Aim of the exercise:
In the records that follow, locate every line with "open" and extract it.

─── Extracted information

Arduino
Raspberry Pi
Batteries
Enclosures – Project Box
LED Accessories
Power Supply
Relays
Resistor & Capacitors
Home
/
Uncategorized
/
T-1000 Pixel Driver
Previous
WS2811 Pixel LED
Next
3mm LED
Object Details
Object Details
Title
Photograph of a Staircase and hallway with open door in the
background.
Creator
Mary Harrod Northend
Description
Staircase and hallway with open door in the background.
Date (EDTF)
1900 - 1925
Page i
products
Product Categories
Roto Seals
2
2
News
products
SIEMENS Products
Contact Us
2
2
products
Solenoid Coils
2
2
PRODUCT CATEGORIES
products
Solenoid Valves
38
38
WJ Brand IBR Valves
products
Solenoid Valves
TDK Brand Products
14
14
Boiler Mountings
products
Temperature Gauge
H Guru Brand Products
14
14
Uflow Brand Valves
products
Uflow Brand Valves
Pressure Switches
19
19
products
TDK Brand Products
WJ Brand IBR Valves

──────

Result of this exercise:
Photograph of a Staircase and hallway with open door in the
Staircase and hallway with open door in the background.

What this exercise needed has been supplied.